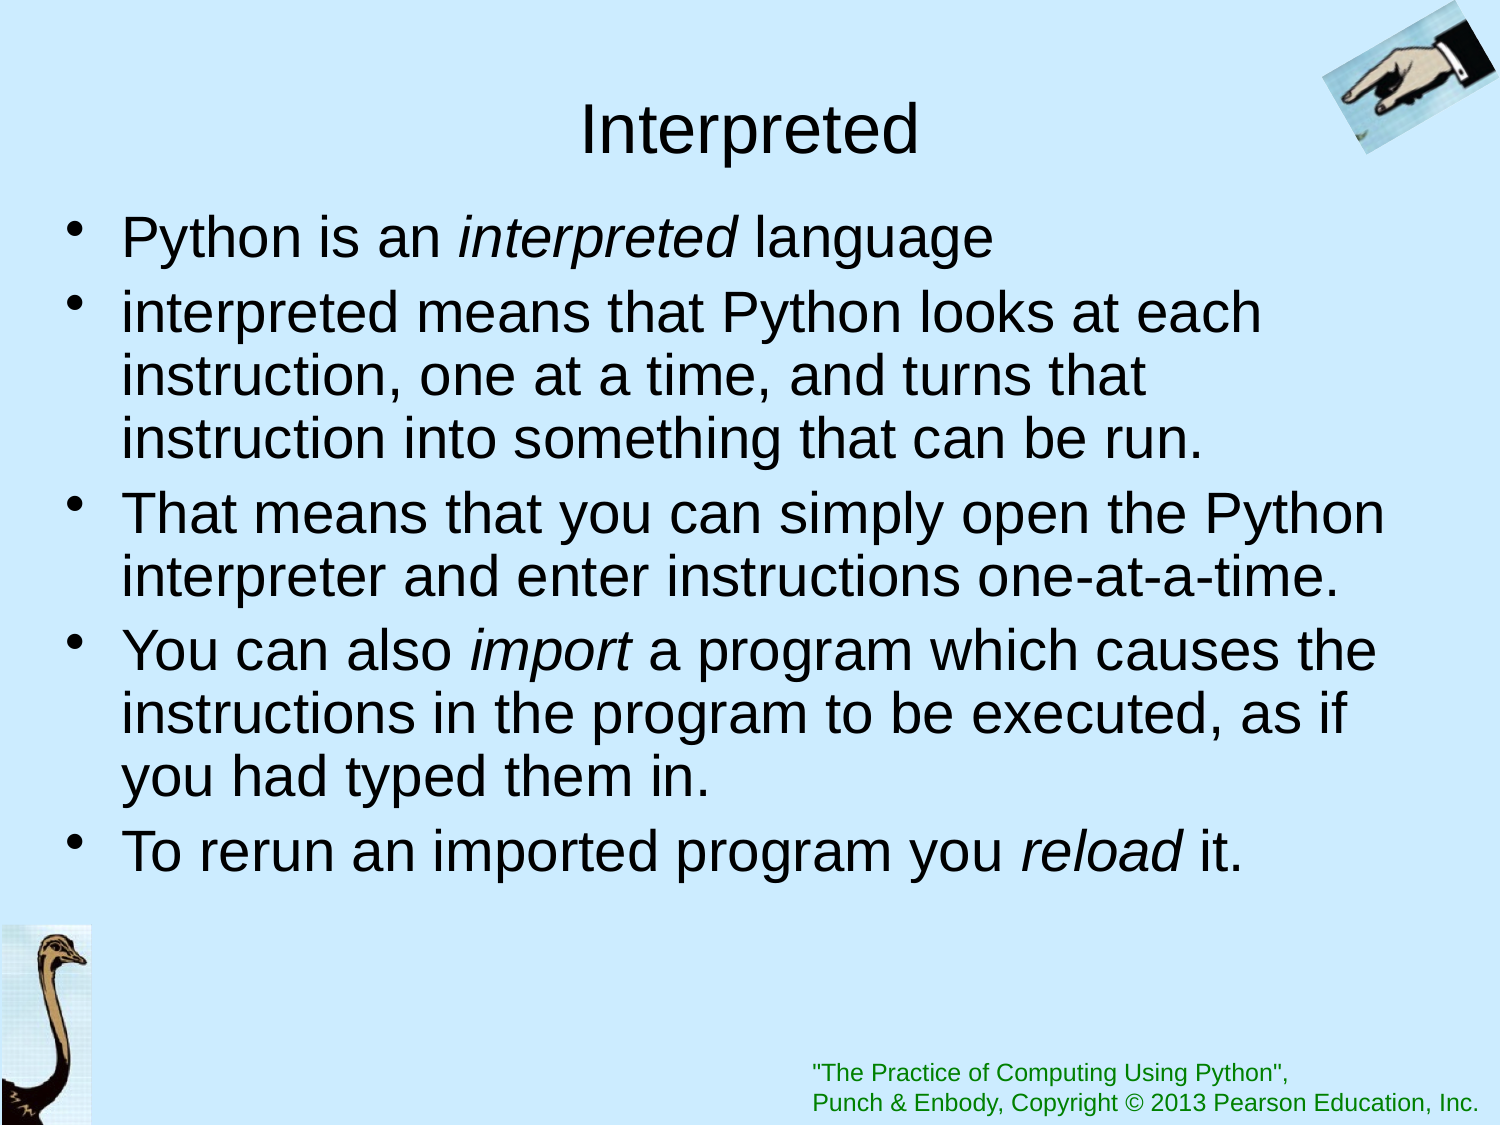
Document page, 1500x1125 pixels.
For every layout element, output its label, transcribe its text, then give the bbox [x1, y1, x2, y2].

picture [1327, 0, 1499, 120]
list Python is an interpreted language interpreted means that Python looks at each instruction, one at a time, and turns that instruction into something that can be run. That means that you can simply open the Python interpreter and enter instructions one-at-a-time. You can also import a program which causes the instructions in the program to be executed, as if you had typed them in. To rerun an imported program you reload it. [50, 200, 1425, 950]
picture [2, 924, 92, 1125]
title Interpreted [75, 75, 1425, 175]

> _Directive_
Word for word, restate the line with "For every layout" and all remaining lines of the material, stopping only at the final line.

> _Task answer_
For every layout element, output its label, transcribe its text, then give the bbox [x1, y1, x2, y2].

picture [1327, 0, 1499, 120]
list Python is an interpreted language interpreted means that Python looks at each instruction, one at a time, and turns that instruction into something that can be run. That means that you can simply open the Python interpreter and enter instructions one-at-a-time. You can also import a program which causes the instructions in the program to be executed, as if you had typed them in. To rerun an imported program you reload it. [50, 200, 1425, 950]
picture [2, 924, 92, 1125]
title Interpreted [75, 75, 1425, 175]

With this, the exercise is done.